Record set:
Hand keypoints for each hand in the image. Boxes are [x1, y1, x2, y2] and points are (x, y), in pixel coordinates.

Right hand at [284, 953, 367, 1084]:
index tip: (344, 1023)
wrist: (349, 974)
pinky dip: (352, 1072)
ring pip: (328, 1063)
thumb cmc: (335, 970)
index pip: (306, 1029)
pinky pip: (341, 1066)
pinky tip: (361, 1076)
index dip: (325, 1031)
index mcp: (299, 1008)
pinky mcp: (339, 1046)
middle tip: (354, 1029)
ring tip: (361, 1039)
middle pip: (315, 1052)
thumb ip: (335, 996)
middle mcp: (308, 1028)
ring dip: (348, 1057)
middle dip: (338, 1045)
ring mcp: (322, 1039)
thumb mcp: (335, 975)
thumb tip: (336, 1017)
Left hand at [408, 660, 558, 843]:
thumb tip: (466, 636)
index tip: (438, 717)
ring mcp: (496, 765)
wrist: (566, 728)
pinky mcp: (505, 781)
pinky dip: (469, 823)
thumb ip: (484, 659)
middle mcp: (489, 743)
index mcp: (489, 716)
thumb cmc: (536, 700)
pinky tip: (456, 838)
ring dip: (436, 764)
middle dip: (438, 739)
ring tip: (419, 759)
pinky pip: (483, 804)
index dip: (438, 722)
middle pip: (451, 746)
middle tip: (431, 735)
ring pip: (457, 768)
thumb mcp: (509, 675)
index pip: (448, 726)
...
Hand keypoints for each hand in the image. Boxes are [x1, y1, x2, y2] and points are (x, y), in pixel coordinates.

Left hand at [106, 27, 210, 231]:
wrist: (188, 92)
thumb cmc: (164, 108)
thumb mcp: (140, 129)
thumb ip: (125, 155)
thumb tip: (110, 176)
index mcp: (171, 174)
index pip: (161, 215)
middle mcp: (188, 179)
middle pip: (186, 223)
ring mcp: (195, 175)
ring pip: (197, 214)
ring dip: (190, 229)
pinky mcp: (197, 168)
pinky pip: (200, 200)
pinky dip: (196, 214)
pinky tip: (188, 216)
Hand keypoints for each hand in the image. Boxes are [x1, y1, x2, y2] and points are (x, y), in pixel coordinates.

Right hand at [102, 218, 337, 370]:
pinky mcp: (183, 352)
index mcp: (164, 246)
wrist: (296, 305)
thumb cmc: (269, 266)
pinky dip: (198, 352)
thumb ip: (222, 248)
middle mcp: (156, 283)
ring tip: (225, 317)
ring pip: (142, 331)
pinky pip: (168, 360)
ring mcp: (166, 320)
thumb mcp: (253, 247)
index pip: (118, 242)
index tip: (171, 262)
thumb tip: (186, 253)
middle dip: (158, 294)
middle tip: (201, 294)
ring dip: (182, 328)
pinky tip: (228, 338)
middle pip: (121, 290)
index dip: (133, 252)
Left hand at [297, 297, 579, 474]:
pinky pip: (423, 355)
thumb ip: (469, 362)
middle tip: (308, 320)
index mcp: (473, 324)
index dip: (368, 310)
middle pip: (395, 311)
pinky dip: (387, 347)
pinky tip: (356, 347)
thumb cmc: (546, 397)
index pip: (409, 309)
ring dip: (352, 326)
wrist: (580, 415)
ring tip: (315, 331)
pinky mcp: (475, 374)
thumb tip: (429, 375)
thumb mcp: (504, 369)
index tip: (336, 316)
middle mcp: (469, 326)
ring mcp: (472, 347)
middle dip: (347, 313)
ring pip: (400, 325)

Exercise goal: Among the lines above, find the one with "thumb cmc: (269, 266)" and the one with "ring pip: (400, 325)". Quote both and everything between them, exactly.

Exercise response:
thumb cmc: (269, 266)
pinky dip: (198, 352)
thumb ip: (222, 248)
middle mcp: (156, 283)
ring tip: (225, 317)
ring pip: (142, 331)
pinky pip: (168, 360)
ring mcp: (166, 320)
thumb mcp: (253, 247)
index pip: (118, 242)
index tip: (171, 262)
thumb tip: (186, 253)
middle dip: (158, 294)
middle tip: (201, 294)
ring dip: (182, 328)
pinky tip: (228, 338)
middle pip: (121, 290)
index dip: (133, 252)
Left hand at [297, 297, 579, 474]:
pinky pip: (423, 355)
thumb ip: (469, 362)
middle tip: (308, 320)
index mcp: (473, 324)
index dip: (368, 310)
middle pip: (395, 311)
pinky dip: (387, 347)
pinky tip: (356, 347)
thumb cmc: (546, 397)
index pip: (409, 309)
ring dip: (352, 326)
wrist: (580, 415)
ring tip: (315, 331)
pinky mcp: (475, 374)
thumb tip: (429, 375)
thumb mcp: (504, 369)
index tip: (336, 316)
middle mcp: (469, 326)
ring mcp: (472, 347)
middle dip: (347, 313)
ring pip: (400, 325)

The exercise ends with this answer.